Conventional wisdom states that borrowing money for education or a home is “good” debt. Unlike using a credit card or borrowing to buy a car, schooling and your home are things that stand the test of time. No one can take your education away from you. It’s unlikely that a cargo truck will clip your home and “total” it. Theoretically, both education and a home will appreciate in value.
Since 2008, we know all too well that we can’t take that value appreciation for granted. Who would have predicted that borrowers could become underwater in their homes? The students who graduated just as the economy took a nosedive do not necessarily feel like the money they borrowed for their education is going to see a return on the investment. So does that mean we need to rethink the idea of good debt?

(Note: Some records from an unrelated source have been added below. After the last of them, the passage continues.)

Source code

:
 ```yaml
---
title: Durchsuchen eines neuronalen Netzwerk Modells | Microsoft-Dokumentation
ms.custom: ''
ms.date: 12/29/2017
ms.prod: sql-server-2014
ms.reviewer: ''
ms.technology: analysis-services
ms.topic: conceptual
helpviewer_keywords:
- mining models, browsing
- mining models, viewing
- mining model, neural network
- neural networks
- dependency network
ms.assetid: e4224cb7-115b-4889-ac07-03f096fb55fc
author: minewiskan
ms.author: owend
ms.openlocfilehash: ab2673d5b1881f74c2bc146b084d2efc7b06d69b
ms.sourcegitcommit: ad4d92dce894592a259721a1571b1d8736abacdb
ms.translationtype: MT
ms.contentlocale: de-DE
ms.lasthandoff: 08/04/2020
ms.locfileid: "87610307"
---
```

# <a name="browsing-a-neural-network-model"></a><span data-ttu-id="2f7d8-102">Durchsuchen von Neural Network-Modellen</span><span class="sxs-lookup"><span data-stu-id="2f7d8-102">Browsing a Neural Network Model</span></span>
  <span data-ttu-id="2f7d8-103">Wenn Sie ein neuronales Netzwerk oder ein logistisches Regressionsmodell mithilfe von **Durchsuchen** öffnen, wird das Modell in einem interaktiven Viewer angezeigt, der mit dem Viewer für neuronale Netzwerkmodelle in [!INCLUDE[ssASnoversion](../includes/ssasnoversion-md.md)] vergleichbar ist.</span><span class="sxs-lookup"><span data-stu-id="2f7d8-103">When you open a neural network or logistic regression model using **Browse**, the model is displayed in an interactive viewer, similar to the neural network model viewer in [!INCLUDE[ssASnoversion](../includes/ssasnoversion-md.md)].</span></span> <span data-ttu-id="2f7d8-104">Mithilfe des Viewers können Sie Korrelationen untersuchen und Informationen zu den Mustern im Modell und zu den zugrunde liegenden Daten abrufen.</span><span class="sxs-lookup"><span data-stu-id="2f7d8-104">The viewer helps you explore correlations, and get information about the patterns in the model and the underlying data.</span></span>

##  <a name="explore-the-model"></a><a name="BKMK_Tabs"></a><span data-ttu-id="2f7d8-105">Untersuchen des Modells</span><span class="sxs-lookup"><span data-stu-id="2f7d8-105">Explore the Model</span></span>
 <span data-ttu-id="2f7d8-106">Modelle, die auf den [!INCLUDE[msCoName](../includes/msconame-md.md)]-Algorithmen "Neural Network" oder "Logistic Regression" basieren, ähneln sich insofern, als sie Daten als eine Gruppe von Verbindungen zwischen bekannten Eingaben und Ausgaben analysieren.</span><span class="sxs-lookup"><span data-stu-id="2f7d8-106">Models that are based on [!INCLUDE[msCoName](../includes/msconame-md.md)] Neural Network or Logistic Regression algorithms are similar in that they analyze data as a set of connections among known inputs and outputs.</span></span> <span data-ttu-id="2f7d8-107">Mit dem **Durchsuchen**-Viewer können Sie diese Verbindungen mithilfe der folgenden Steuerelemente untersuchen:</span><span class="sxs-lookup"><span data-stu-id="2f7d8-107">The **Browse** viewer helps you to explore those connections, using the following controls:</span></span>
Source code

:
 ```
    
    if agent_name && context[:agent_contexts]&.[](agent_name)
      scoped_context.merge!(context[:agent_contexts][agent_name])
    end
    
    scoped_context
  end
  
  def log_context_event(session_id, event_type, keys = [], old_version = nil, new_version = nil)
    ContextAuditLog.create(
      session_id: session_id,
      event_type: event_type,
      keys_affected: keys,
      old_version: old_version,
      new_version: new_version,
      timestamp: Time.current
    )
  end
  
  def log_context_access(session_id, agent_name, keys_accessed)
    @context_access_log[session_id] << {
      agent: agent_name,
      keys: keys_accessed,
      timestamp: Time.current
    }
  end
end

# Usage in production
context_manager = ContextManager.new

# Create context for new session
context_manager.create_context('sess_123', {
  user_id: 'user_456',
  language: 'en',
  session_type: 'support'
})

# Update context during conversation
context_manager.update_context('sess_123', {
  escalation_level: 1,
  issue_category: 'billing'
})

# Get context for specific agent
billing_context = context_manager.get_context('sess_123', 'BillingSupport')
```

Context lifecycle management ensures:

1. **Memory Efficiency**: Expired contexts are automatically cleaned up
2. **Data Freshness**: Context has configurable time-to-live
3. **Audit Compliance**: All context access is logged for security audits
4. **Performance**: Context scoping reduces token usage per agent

What makes good debt dangerous
The idea that it is worth it to go into debt to further your career and own a house is not a bad one. The alternative would be to work for years at a low-paying job so you could set aside the money for college, or to live in an apartment for thirty years to save up for a house. Clearly that’s insane. Borrowing money to do these things before senility sets in is definitely in your best interest. The problem lies with the scope of what you borrow.
Student loan pitfalls
Putting an entire medical school bill on student loans is a recipe for eating ramen forever. Or at least for setting yourself up for huge debt throughout your life. Students get themselves in trouble with student loans because they might not feel they can wait for their education. Putting school off for a few years while you save up is a reasonable way to keep your loans low, as is working throughout school. Without these measures, graduates are finding they cannot begin to pay their loans on the salaries they make right after college. Even living like a student is too expensive if you have to pay interest on it.
The problem with mortgages
There is no need to re-hash all the problems that led to the housing collapse. But the most important thing to learn from that mess is that it’s ridiculous to buy more house than you need. A mortgage may be “good” debt, but if it equals ten times your annual income, it will be nothing more than an anchor around your neck. An affordable house will generally cost no more than three times your salary.
And even though “no-money down” mortgages have thankfully gone the way of the dodo, it is still important to remember that having a reasonable down payment saved is part of the process of home-buying. Not only does it give you instant equity in your house, it also trains you to budget and save before you’ve even found your dream home.
The bottom line
Americans have been seduced by credit and instant gratification. Having everything available on credit, including expenses that people traditionally saved for like education and houses, made it seem like there was no limit to “good” debt. But student loans and mortgages are only as good as their borrower’s budgeting skills. Before jumping into a loan, know ahead of time what it’s really going to cost you.